GameStop’s cash and equivalents at the end of the quarter stood at $4.204 billion, up significantly from $1.195 billion a year earlier. This increase is largely attributed to a $2.14 billion stock sale in June, intended for potential mergers and acquisitions. However, the company did not provide a conference call or further details on its earnings report, leaving many investors uncertain about the retailer’s long-term strategy.

The company, which gained attention as a “meme stock” in early 2021, continues to face challenges in adapting to shifts in the gaming industry, particularly as physical game sales decline in favor of digital downloads. Analysts from Wedbush expressed concerns, noting that GameStop lacks a clear growth strategy to compete in new, expanding categories. Sales of hardware, software, and collectibles all saw declines compared to the previous year.

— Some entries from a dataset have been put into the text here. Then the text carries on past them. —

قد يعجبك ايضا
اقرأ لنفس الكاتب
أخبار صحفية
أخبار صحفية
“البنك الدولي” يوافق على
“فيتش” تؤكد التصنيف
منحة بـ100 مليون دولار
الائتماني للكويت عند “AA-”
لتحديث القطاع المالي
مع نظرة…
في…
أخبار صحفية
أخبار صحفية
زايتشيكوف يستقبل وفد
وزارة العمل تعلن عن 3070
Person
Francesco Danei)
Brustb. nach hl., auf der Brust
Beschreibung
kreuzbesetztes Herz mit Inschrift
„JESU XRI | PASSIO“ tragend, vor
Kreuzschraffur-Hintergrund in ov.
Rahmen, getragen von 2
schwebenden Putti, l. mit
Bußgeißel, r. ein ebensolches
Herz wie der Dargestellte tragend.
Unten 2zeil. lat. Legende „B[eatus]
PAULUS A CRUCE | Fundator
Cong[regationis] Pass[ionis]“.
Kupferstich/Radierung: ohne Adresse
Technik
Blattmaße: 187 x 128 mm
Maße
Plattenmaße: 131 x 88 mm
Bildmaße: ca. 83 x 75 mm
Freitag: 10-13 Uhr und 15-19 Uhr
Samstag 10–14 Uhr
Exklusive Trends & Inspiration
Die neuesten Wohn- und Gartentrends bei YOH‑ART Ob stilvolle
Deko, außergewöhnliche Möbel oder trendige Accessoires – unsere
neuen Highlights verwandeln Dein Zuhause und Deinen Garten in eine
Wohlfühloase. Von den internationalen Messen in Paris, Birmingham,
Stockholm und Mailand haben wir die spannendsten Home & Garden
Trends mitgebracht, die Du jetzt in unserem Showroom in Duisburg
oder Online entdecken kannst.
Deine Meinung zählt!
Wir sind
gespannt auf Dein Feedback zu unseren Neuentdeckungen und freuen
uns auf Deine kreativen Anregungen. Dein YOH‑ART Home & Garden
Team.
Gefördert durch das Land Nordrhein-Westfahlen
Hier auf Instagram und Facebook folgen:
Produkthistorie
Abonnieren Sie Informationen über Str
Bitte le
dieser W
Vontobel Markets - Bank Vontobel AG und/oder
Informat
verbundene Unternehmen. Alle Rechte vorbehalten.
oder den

Despite its efforts to refocus on profitability under CEO Ryan Cohen, who has been vocal about avoiding stock-trading hype, the company’s ability to navigate the evolving gaming landscape remains in question. Investors remain cautious, as the stock has been prone to volatility, largely driven by its meme-stock status and movements within the retail trading community.

GameStop shares have risen 33.8% year-to-date, but the latest sales decline underscores ongoing concerns about the company’s future prospects. The stock closed at $23.45 before slipping further in extended trading following the earnings report.

With input from Market Watch, Forbes, and Fortune.